Telescope-Ether currently has 3 responsibilities:

Reporting the Derivative Prices

Oracle updates the Price Merkle Root at least once a day and possibly more frequently.

  1. All validator pub-keys of a pool are stored in Portal.

  2. Oracle fetches all the pub-keys and validator specific details like fee etc.

  3. Total Ether amount is calculated from the validator balances, and claimable portion of the Withdrawal Contract balance.

  4. Total of the Fee is deducted from the total Ether.

  5. New price is calculated with respect to totalSupply.

  6. A Merkle Tree is created containing all the prices of all the pools.

  7. A Merkle Root of the Merkle Tree is sent to Portal by Oracle.

  8. Anyone can sync prices of the derivative to the Oracle price with valid proofs collected from watchers.
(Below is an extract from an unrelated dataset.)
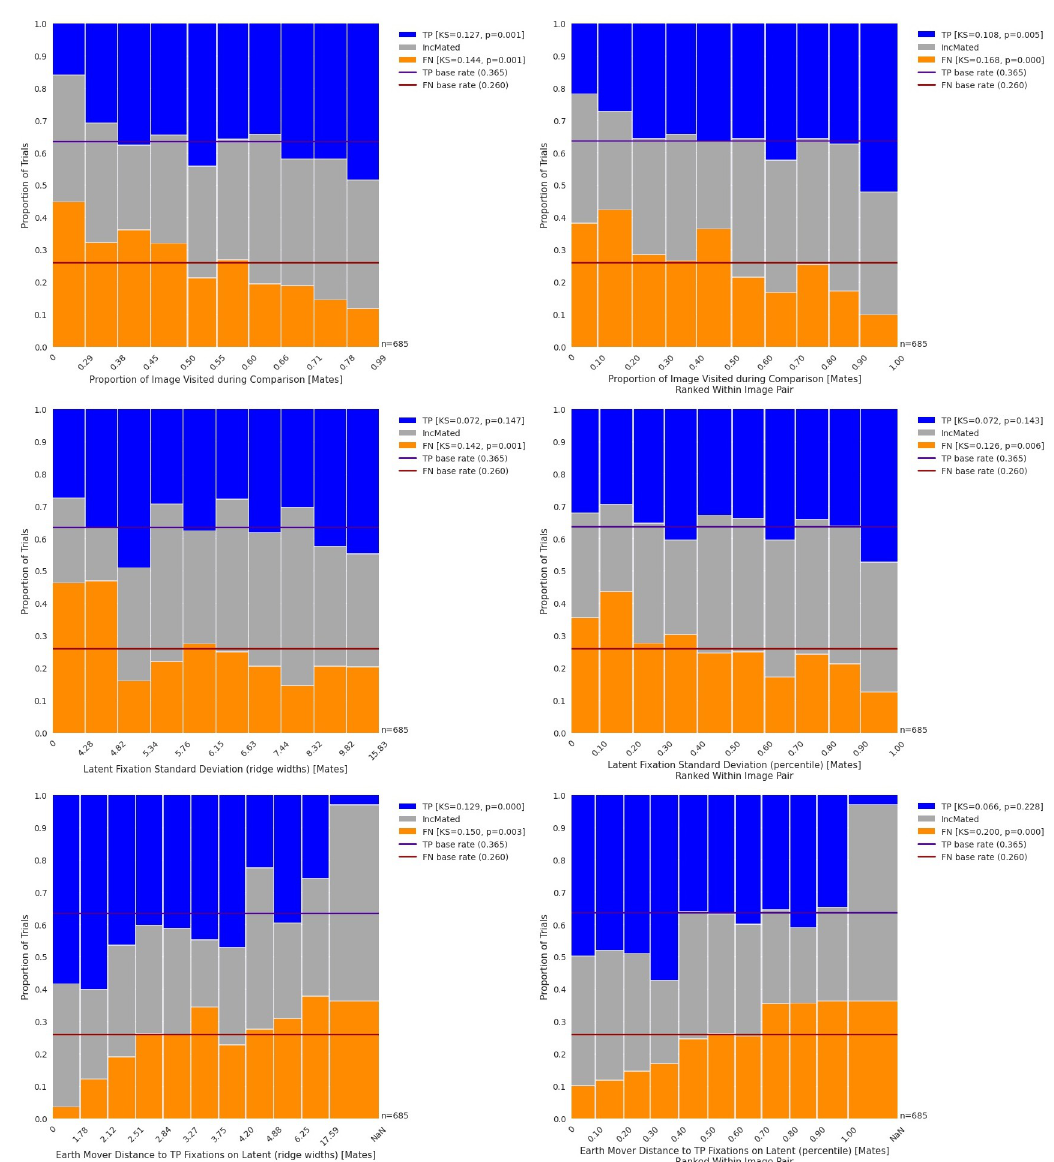
Fig 9. Column plots for three measures of the spatial distribution of fixations. Upper-left panel: Proportion of image visited. Upper-right panel: Proportion of image visited ranked within image pairs. Both graphs show a strong association between TP outcomes and proportion of image visited. Middle-left panel: Latent Fixation Standard Deviation. Middle-right panel: Latent fixation standard deviation, ranked within image pairs. Lower-left panel: Earth Mover Distance to TP Fixations; NaN values come from image pairs with fewer than two TP outcomes. Lower-right panel: Earth Mover Distances to TP ranked within image pair.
  9. Updated price will be valid for the next 24 hours, or until the next Merkle Root update.

Derivative prices can be synced by anyone with the correct Merkle Proofs.

A valid price is required whenever a deposit or a withdrawal operation is requested.

Updating the Verification Index

Operators can create new validators on behalf of a staking pool, up to the allowance amount set by the maintainer of the pool.

Validator creation is a 3 step process:

  1. Validator Proposal

  2. Proposal Verification

  3. Pooled Staking

Every validator has a unique index (0:n]

Oracle verifies the proposed validator pub-keys by simply stating the latest verified index.

While doing so, the faulty proposals that have a lower index than the new verificationIndex are excluded.

These faulty proposals are called aliens and this pubkeys can not be ever used again.

Regulating the Operator Marketplace

Alienation

Alienation process results in Node Operator being imprisoned for the next 14 days, meaning it can not access to the Portal at all.

All possible reasons of alienation:

  • Faulty sig1

  • Faulty sig31

  • Stealing the block rewards from staking pools. Obviously this causes imprisonment.

  • Validator is not exited by Operator although the expectedExit has past. Anyone can blame a validator and effectively imprison the Operator until the exit happens.